The area became a wealthy suburb called Pleasant Hill, but later adopted the name College Hill because of several schools that were established there in the nineteenth century: Cary's Academy for Boys was established in 1832 and soon became Farmers College. It was later named Belmont College and still later taken over by the Ohio Military Institute. Also, the Ohio Female College operated in the area from 1849 to 1873.
Soon after, William Cary purchased an additional 75 acres north of North Bend Road adjacent to his original tract, and sold part of it to his nephew Robert Cary. Robert initially erected a small frame house for his family, then in 1832, built the white, brick house now known as Cary Cottage.
Robert Cary and his wife Elizabeth raised 9 children, 2 of whom, Alice and Phoebe, became well-known poetesses and writers. Both girls began having their poems published as teenagers, and they eventually counted among their admirers Massachusetts poet and abolitionist John Greenleaf Whittier, New York Tribune newspaper editor Horace Greeley, and author Edgar Allan Poe, who pronounced Alice Cary's Pictures of Memory, "one of the most musically perfect lyrics in the English language."

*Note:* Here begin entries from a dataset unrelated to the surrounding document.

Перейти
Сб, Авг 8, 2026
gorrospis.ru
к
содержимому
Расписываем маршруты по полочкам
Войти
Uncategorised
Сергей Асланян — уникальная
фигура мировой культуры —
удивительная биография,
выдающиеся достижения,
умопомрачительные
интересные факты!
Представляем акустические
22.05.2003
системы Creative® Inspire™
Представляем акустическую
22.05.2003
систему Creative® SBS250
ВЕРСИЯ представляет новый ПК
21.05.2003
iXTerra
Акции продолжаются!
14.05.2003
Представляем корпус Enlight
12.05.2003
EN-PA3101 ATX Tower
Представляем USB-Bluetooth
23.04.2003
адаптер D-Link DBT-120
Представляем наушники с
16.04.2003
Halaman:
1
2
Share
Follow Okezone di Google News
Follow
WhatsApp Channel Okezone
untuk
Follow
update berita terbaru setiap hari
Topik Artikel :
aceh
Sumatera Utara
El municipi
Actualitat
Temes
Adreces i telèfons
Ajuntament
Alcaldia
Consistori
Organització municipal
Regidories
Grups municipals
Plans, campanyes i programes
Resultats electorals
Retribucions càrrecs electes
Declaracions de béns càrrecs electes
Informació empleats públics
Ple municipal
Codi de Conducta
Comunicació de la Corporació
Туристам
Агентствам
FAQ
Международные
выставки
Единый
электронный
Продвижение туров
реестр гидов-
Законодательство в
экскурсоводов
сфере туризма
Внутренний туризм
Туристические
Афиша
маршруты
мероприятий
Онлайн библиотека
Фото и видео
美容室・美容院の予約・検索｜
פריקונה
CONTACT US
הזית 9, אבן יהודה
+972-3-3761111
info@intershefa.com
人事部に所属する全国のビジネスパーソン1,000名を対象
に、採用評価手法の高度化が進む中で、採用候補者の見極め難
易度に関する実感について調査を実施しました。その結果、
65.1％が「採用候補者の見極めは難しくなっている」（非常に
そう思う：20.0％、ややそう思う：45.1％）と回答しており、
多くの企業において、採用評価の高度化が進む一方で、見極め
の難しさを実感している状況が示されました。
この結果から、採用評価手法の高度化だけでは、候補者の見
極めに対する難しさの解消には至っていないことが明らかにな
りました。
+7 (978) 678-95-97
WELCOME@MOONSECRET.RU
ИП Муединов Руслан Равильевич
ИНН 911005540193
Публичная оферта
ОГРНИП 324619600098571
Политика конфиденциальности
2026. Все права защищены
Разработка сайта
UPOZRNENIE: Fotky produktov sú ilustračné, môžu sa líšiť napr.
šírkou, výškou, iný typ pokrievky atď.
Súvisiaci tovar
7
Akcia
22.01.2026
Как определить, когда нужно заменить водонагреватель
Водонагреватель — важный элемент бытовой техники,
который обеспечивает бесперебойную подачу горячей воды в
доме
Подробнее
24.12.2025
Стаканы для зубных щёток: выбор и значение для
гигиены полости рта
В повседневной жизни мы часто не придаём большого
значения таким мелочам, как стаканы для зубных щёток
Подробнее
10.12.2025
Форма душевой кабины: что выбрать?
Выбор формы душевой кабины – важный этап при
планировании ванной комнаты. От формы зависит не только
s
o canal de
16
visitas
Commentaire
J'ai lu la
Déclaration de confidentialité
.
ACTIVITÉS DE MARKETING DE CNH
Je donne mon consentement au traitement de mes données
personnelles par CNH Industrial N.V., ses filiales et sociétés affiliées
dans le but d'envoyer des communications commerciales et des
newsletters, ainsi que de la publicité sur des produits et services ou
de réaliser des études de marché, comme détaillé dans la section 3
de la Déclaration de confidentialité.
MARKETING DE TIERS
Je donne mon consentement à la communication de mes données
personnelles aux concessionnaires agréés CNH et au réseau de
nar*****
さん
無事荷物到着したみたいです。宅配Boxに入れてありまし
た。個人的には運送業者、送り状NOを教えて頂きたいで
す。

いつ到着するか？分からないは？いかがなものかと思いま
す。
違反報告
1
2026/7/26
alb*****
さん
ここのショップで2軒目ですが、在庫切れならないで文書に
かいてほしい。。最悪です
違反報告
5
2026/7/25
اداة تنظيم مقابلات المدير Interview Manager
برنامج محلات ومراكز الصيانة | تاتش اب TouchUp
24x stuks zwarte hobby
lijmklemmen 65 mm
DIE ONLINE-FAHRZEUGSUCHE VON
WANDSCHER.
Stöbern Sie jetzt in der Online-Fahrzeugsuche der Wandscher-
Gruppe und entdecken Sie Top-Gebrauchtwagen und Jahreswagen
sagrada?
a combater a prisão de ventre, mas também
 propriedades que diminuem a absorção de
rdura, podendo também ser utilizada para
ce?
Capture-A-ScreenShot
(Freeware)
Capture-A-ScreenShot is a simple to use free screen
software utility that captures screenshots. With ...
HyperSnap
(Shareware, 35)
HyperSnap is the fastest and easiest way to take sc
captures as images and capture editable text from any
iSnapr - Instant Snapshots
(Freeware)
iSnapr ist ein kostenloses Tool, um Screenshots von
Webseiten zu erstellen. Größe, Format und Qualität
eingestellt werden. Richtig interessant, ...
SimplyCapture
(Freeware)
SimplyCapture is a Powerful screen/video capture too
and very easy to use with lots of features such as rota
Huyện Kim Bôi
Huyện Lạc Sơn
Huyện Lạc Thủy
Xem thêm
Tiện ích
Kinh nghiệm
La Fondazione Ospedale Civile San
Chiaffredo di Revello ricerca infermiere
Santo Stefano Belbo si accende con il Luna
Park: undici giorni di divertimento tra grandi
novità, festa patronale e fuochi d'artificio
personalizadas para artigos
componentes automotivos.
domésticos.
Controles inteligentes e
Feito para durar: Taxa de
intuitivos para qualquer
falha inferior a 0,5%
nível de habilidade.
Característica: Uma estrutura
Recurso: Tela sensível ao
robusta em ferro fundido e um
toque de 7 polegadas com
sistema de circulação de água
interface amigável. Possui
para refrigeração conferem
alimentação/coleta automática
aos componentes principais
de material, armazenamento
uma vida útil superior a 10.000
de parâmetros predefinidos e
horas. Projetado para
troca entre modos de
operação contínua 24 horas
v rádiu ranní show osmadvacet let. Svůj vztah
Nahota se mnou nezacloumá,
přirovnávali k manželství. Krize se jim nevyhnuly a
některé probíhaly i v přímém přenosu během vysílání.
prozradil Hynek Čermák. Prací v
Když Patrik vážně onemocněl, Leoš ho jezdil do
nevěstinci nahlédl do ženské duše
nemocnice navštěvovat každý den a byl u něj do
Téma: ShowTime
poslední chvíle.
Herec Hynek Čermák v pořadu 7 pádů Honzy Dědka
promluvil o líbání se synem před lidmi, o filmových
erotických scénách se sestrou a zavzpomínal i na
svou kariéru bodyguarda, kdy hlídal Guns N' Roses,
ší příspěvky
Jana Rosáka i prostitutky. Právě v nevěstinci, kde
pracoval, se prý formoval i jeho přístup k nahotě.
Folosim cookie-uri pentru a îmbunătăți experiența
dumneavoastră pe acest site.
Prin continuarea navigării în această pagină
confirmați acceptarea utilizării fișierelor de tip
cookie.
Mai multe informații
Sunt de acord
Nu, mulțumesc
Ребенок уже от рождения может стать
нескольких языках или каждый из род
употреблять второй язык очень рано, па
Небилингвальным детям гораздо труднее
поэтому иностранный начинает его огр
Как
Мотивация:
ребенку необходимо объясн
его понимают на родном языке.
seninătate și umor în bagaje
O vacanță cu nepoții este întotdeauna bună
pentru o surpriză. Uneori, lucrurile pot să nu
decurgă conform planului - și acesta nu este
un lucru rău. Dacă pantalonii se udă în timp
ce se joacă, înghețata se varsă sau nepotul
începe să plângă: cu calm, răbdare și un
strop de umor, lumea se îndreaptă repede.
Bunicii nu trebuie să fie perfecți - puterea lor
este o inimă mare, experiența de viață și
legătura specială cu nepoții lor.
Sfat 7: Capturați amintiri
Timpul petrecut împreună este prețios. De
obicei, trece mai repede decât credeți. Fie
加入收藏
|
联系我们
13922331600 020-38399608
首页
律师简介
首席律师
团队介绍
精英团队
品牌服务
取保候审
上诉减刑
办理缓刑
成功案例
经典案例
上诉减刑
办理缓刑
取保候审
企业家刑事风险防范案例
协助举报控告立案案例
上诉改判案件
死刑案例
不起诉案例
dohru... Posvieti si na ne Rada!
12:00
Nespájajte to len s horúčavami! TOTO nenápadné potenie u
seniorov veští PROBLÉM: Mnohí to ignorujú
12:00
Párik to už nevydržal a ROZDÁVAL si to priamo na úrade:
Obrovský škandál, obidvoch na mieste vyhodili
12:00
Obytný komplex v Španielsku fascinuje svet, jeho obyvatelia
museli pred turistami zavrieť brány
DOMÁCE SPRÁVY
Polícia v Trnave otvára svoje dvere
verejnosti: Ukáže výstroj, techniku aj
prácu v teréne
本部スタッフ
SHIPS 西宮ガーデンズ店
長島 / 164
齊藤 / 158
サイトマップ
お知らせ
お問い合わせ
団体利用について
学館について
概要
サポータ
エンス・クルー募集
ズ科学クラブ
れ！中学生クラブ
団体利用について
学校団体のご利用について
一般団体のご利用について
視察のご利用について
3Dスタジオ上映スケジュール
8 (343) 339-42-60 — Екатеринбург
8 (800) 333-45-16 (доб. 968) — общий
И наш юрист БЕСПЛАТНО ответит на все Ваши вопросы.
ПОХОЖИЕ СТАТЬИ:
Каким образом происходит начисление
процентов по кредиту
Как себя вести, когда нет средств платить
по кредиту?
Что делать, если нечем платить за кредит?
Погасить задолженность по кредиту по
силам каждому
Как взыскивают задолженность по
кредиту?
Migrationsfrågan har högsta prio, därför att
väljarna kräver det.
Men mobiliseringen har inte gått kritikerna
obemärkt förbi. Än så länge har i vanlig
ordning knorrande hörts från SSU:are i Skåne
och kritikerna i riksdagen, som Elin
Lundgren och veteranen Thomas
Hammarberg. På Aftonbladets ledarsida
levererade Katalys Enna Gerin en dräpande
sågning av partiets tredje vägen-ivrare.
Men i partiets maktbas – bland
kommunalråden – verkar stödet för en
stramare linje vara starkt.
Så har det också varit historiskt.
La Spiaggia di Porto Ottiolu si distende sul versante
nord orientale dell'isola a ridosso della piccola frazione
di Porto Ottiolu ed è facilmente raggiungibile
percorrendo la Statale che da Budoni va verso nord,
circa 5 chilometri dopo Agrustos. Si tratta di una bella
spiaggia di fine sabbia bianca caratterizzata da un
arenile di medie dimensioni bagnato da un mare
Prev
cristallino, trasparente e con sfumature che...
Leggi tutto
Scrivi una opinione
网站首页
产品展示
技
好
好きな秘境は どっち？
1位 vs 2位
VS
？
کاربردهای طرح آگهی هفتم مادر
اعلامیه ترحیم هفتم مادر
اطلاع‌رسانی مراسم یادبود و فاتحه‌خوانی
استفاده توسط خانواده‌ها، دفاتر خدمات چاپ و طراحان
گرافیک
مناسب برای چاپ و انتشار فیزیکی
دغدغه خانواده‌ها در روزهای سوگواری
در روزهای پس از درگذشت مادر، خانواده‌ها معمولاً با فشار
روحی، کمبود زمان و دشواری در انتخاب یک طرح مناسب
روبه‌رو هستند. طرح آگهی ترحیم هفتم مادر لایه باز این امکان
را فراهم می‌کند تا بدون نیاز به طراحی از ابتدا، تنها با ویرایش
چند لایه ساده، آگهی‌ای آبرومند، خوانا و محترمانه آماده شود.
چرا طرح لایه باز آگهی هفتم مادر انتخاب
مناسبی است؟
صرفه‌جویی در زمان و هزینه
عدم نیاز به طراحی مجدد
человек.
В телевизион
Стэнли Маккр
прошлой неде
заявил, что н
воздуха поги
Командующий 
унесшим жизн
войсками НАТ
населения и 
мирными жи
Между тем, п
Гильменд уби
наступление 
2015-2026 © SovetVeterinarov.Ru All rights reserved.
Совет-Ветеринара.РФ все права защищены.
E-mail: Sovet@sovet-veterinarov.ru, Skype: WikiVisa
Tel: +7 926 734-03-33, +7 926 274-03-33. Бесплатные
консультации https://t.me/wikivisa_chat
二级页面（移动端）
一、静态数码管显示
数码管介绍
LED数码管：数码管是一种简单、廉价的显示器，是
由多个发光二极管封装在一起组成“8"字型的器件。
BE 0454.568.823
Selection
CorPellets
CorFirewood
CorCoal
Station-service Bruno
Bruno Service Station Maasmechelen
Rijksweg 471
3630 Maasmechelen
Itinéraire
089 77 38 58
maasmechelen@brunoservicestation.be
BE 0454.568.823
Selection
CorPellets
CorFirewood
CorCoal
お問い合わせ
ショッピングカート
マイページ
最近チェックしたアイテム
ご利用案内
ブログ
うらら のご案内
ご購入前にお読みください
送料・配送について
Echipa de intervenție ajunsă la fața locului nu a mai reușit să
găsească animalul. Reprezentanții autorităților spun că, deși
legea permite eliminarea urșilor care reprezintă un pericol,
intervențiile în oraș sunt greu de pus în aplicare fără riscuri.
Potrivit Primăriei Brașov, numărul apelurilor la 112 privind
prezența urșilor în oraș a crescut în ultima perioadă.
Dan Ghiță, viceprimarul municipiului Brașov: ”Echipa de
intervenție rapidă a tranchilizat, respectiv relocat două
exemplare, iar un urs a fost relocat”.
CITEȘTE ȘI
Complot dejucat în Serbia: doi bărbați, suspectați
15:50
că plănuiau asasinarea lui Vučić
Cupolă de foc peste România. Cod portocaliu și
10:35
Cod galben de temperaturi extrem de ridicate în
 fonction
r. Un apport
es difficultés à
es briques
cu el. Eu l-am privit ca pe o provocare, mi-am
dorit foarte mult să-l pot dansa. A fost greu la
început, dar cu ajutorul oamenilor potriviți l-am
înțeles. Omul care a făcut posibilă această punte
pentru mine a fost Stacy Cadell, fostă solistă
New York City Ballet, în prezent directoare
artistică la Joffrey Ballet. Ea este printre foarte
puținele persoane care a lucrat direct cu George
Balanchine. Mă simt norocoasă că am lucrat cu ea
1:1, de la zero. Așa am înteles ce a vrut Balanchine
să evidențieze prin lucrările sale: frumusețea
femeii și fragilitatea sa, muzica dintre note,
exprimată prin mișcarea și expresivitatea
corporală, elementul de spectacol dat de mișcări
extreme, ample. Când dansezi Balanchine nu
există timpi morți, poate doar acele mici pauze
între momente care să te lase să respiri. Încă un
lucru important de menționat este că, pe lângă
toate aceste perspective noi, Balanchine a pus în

Cary Cottage became the first home for blind women in Ohio through the work of the Trader sisters, Florence and Georgia, who was blind. In 1903 the Cary house and the land surrounding it were purchased by William Procter, grandson of the Procter and Gamble cofounder, in order to give them in trust to the Traders. The sisters used the land to establish Clovernook and provide employment to visually impaired women as a source of dignity and direction.
Today, the Clovernook Center for the Blind and Visually Impaired offers instruction, employment, community living and low vision services for men and women, and runs 3 manufacturing departments, including one of the world's largest volume producers of Braille publications.